Tar Heel Scores Big: Sanford Sensation Kanaan Carlyle Commits Ignites College Basketball Buzz!

Tar Heel Scores Big: Sanford Sensation Kanaan Carlyle Commits Ignites College Basketball Buzz!
As a devoted supporter of the University of North Carolina Tar Heels and a former student of the Chapel Hill school, I chose UNC to win the national championship game this Monday based more on instinct than logic. Regretfully, in last week’s Sweet 16 play, the Crimson Tide of Alabama dominated the Heels.
I could take my ball, pout, and walk home. Rather, this weekend I’m joining the trend and cheering for N.C. State’s Wolfpack, the Cinderella team of the big dance known as March Madness.
N.C. State shocked UNC to go to the NCAA tournament, but it required an extraordinary five victories in five days in the ACC Tournament for them to even reach the Big Dance. Easter Sunday’s Elite Eight game saw 11-seeded N.C. State defeat ACC rival Duke, extending the Wolfpack’s incredible run.

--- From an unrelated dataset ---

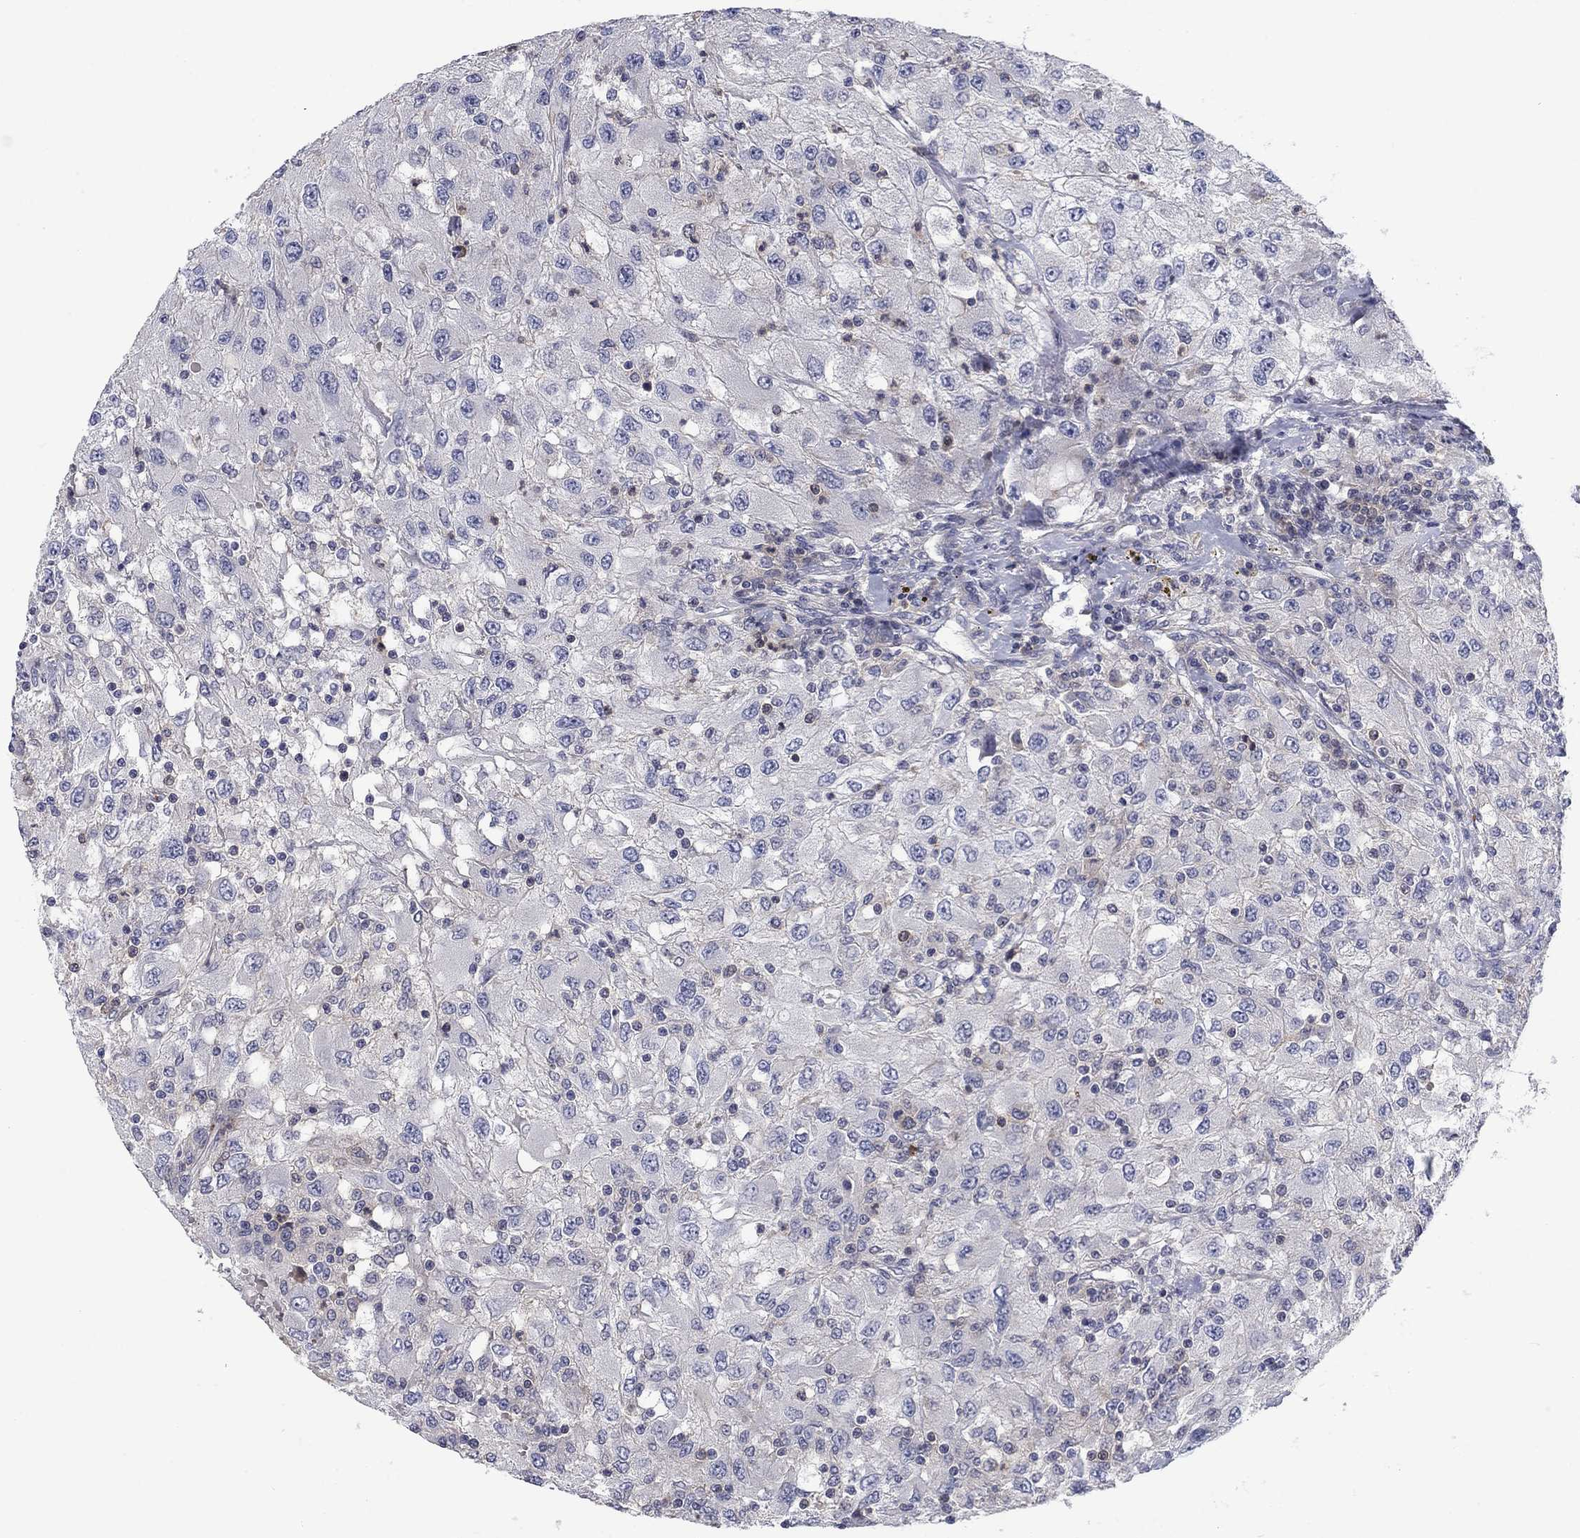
{"staining": {"intensity": "negative", "quantity": "none", "location": "none"}, "tissue": "renal cancer", "cell_type": "Tumor cells", "image_type": "cancer", "snomed": [{"axis": "morphology", "description": "Adenocarcinoma, NOS"}, {"axis": "topography", "description": "Kidney"}], "caption": "Micrograph shows no significant protein expression in tumor cells of renal adenocarcinoma.", "gene": "KIF15", "patient": {"sex": "female", "age": 67}}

It irritates some of my fellow UNC supporters that a true-blue Tar Heel would ever support North Carolina State. After all, throughout my college years, there was a chant that went something like “Duke is puke.” Wake is not real. However, N.C. State is the team I detest.
To be honest, I have never been a huge fan of the Wolfies. Yes, my allegiance is to UNC when the Pack is playing the boys in sky blue. As a fellow participant in the larger UNC System, which encompasses institutions ranging from Elizabeth City State University to Western Carolina University, I have always thought of N.C. State as a sister university.
Rather, the ACC My greatest level of contempt for a rival in the past has been the evil empire that is Duke University, also referred to as the University of New Jersey at Durham and lovingly misspelled as Dook.
However, Mike Crewcutsky… Whiskey CrywhiskeyMy degree of hatred for the Dookies has significantly decreased, Kerkeklsi, um, Coach K, now that he’s not lurking the Blue Devils’ sidelines.
I was watching N.C. State defeat Creighton at a local sports pub when I talked to another basketball fan about this occurrence. We all concluded that without Coach K and his incessant rat-faced look of disdain, which appeared to have been caused by someone passing out after eating at Taco Bell, it just isn’t the same hating Dook.
We also both agreed that former UNC coach K During “Coach K & Roy Williams: Rivals Reunited,” an hour-long program on the ACC Network back in February, coaching rival Roy Williams and K looked to genuinely enjoy each other’s company. K seems to have calmed down a little after retiring.
Conversely, I’ve been astounded by the level of animosity toward everything UNC, which is commonly summed up as ABC: Anybody but Carolina.
The justification of some Blue Devil supporters who attended, say, WCU or Appalachian State and who detest UNC in particular surprises me greatly. They justify, “I applied to Carolina, but they didn’t accept me.”
Alright, so you believed you had a chance to get into Duke?
I wear something that reminds me of something I saw online a few years ago.
Some friends at N.C. State are shocked that I occasionally cheer for their beloved Wolfpack and that I find Dook to be a more offensive opponent. “We despise Carolina,” they declared. However, Duke is more important to Carolina fans than we are. And that is not to our liking.
Usually, when an ACC team is playing outside of the conference, I will cheer for them after initially supporting UNC. Yes, there was a period of time when I couldn’t bring myself to hope that Dook would defeat the Russian army or the Taliban, but those days are long gone.
I’m therefore backing the Cardiac Pack from Raleigh to do an even greater miracle than the one that occurred in 1983 when the school beat highly favored Houston to win the national championship.
But if they fail to win it this year, ABC will be the winner—anybody but Connecticut, that is, the reigning champion UConn.
But if they fail to win it this year, ABC will be the winner—anybody but Connecticut, that is, the reigning champion UConn.